»»

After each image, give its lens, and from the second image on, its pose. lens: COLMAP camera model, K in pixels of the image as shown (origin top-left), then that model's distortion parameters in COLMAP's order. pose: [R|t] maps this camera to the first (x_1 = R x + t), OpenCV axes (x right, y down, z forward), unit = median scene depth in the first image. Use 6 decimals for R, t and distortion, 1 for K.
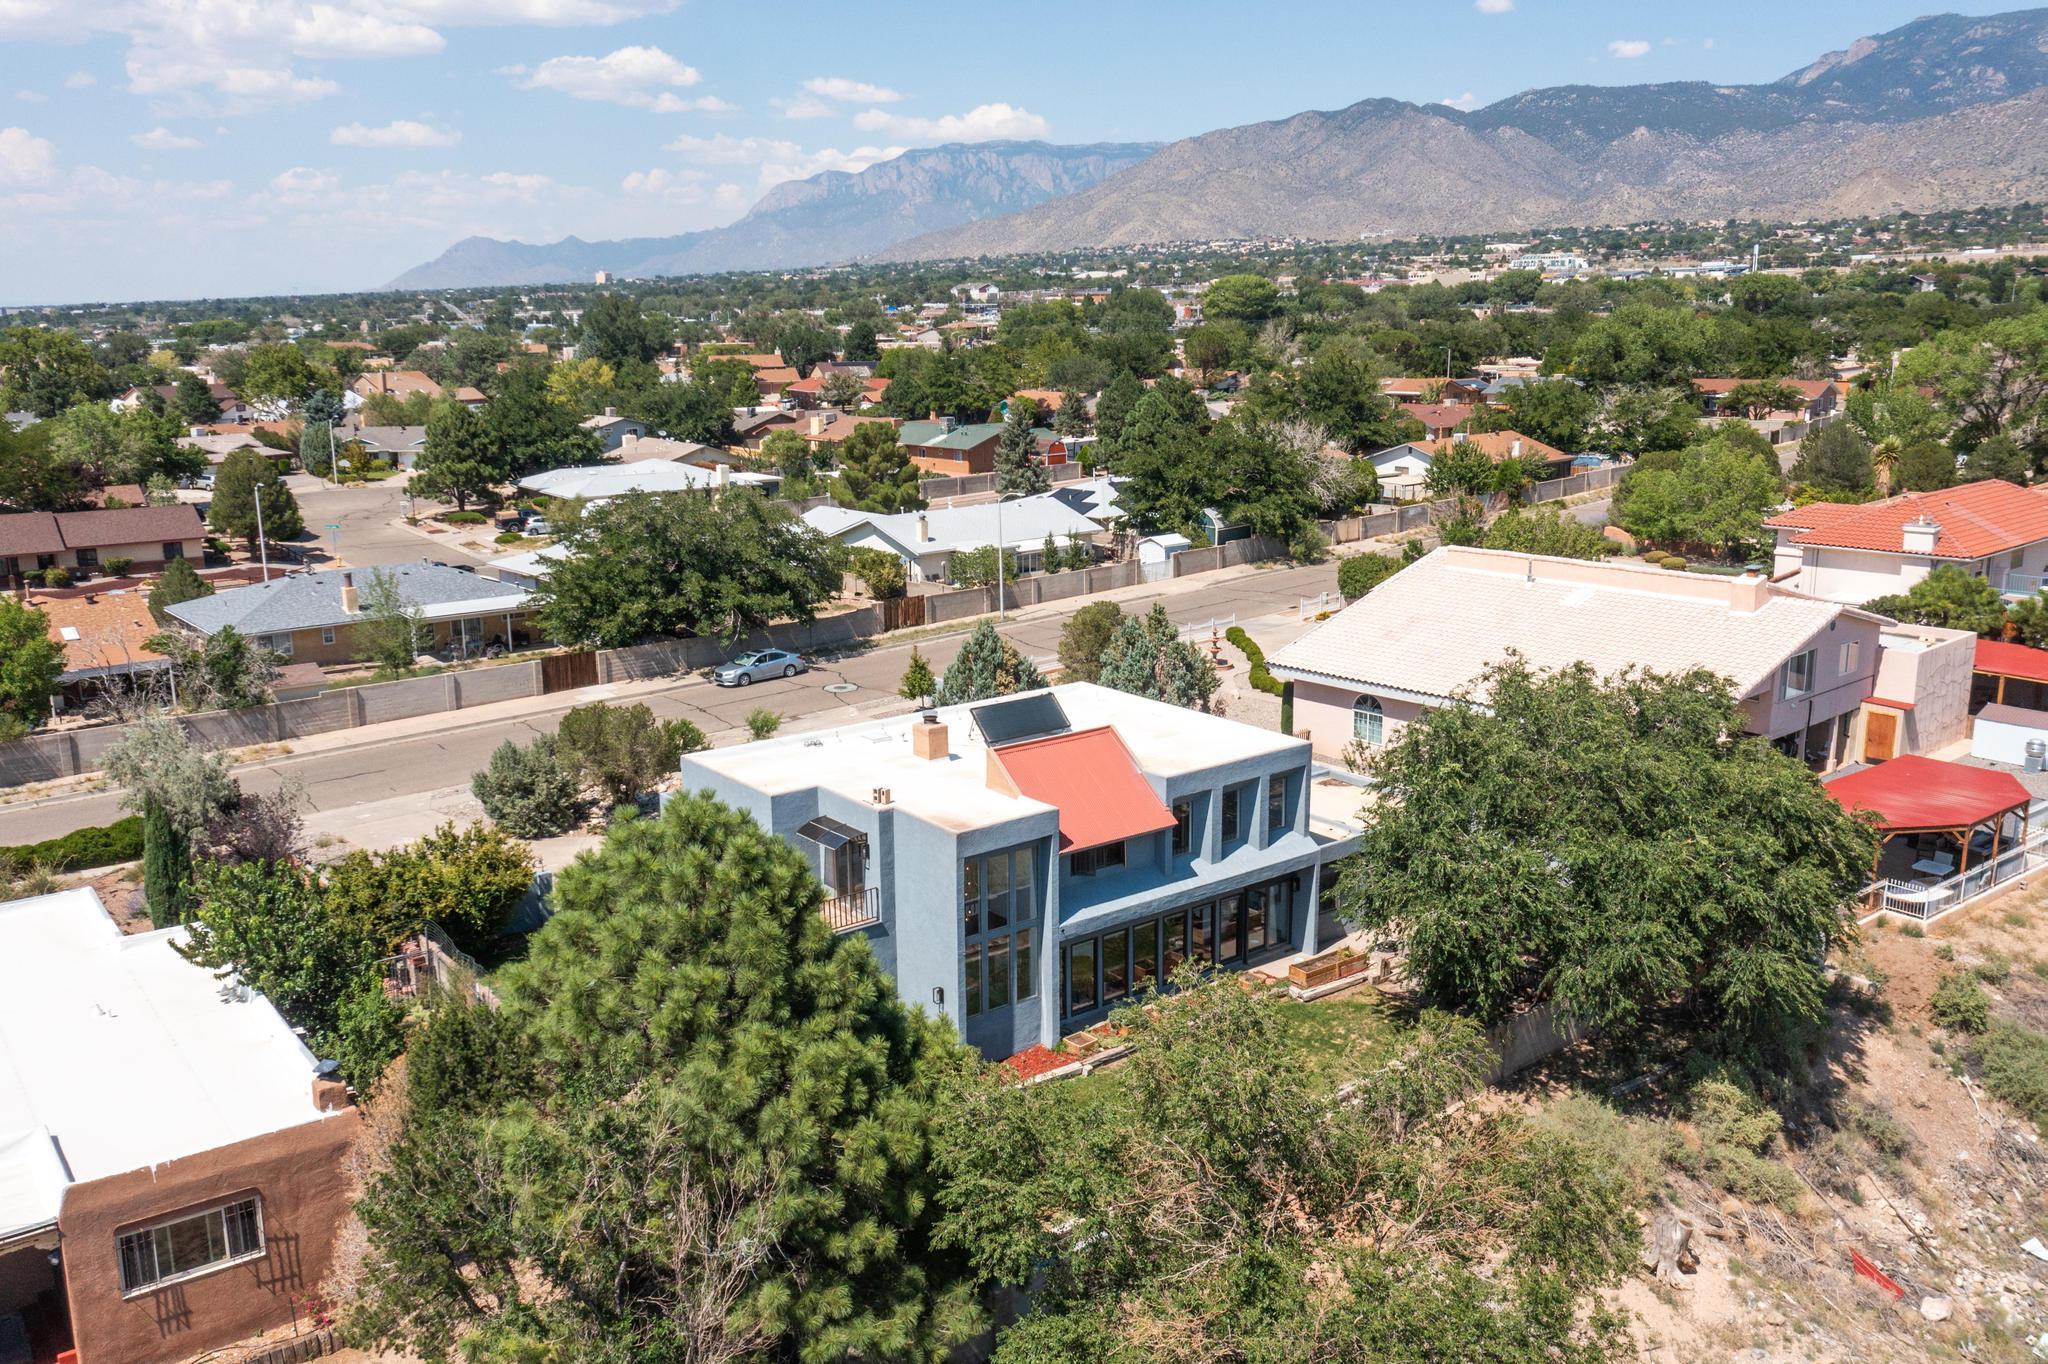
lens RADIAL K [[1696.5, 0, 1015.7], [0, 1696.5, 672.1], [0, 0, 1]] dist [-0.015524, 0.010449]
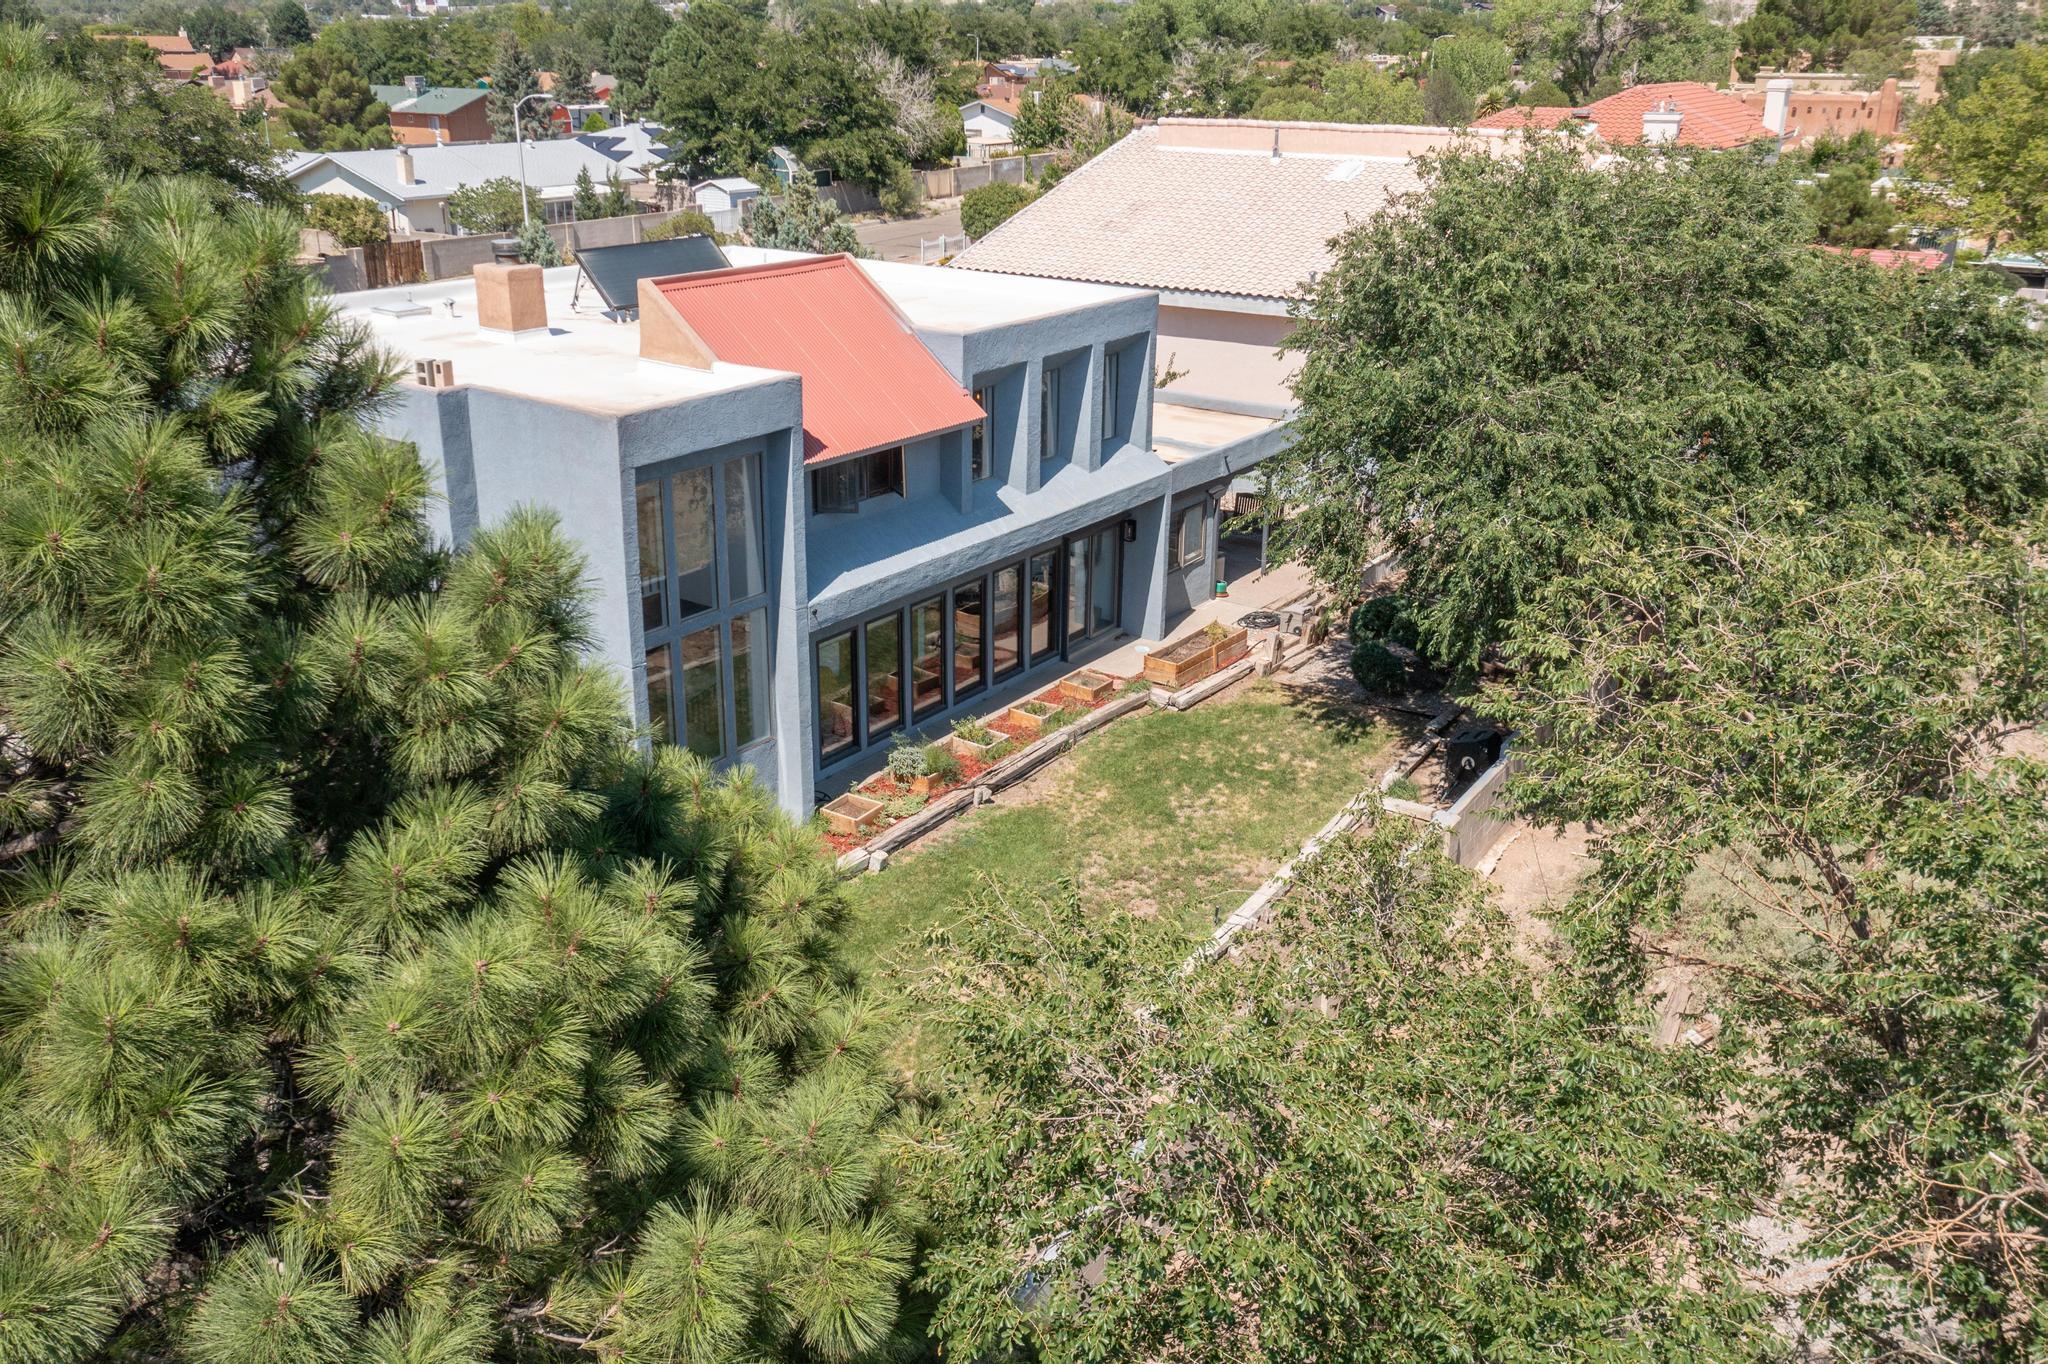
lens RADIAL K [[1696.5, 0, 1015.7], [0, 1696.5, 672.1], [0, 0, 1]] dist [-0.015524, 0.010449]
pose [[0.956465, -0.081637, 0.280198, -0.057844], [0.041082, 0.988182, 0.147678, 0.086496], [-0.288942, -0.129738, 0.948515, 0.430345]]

««

Return every line shown above without changing a word, and skip the pictures.

RESPONSE:
After each image, give its lens, and from the second image on, its pose. lens: COLMAP camera model, K in pixels of the image as shown (origin top-left), then that model's distortion parameters in COLMAP's order. pose: [R|t] maps this camera to the first (x_1 = R x + t), OpenCV axes (x right, y down, z forward), unit = median scene depth in the first image. Use 6 decimals for R, t and distortion, 1 for K.
lens RADIAL K [[1696.5, 0, 1015.7], [0, 1696.5, 672.1], [0, 0, 1]] dist [-0.015524, 0.010449]
lens RADIAL K [[1696.5, 0, 1015.7], [0, 1696.5, 672.1], [0, 0, 1]] dist [-0.015524, 0.010449]
pose [[0.956465, -0.081637, 0.280198, -0.057844], [0.041082, 0.988182, 0.147678, 0.086496], [-0.288942, -0.129738, 0.948515, 0.430345]]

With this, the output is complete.